Retype only the lines that run from the top of the material below to the line bearing "#### CLEAR_PAUSE", inclusive, and keep the pictures out.

■ INFORMATION GIVEN:
---
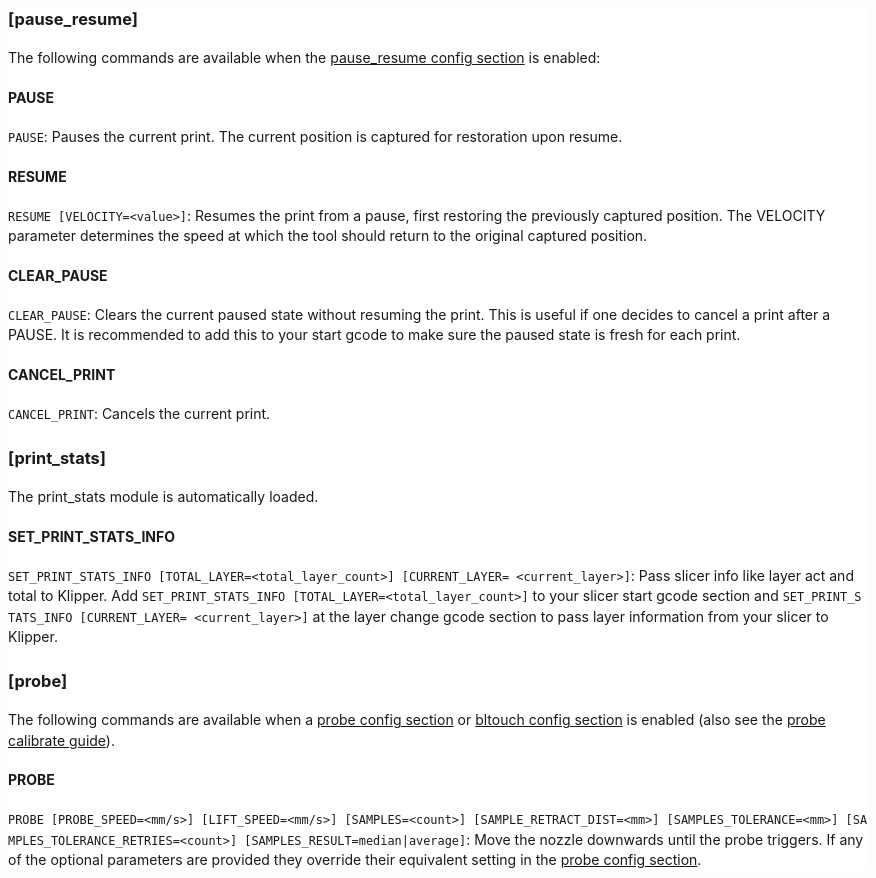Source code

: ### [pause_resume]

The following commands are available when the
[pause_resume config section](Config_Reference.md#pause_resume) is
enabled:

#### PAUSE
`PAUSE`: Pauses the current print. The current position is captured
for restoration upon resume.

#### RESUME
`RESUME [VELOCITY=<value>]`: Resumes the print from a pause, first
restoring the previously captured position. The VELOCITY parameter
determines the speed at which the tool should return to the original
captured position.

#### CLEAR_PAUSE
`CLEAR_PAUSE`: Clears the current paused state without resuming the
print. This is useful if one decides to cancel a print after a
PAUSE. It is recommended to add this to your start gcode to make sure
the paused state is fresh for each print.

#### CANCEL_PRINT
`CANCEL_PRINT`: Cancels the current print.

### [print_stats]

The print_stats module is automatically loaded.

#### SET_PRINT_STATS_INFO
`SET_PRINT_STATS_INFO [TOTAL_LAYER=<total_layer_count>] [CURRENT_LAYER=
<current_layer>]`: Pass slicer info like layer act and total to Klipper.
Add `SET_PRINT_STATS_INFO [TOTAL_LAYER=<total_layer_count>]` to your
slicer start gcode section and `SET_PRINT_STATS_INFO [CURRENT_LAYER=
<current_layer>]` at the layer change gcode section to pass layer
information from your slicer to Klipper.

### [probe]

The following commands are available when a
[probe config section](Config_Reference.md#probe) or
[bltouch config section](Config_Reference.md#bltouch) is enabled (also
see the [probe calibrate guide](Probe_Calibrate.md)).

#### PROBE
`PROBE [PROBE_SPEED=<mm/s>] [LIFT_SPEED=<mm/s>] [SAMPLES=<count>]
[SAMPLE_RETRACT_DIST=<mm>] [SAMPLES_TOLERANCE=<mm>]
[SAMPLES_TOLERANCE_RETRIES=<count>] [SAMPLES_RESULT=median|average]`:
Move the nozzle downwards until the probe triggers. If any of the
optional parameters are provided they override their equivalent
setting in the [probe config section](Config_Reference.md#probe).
---
■ SOLVED PROBLEM:
Source code

: ### [pause_resume]

The following commands are available when the
[pause_resume config section](Config_Reference.md#pause_resume) is
enabled:

#### PAUSE
`PAUSE`: Pauses the current print. The current position is captured
for restoration upon resume.

#### RESUME
`RESUME [VELOCITY=<value>]`: Resumes the print from a pause, first
restoring the previously captured position. The VELOCITY parameter
determines the speed at which the tool should return to the original
captured position.

#### CLEAR_PAUSE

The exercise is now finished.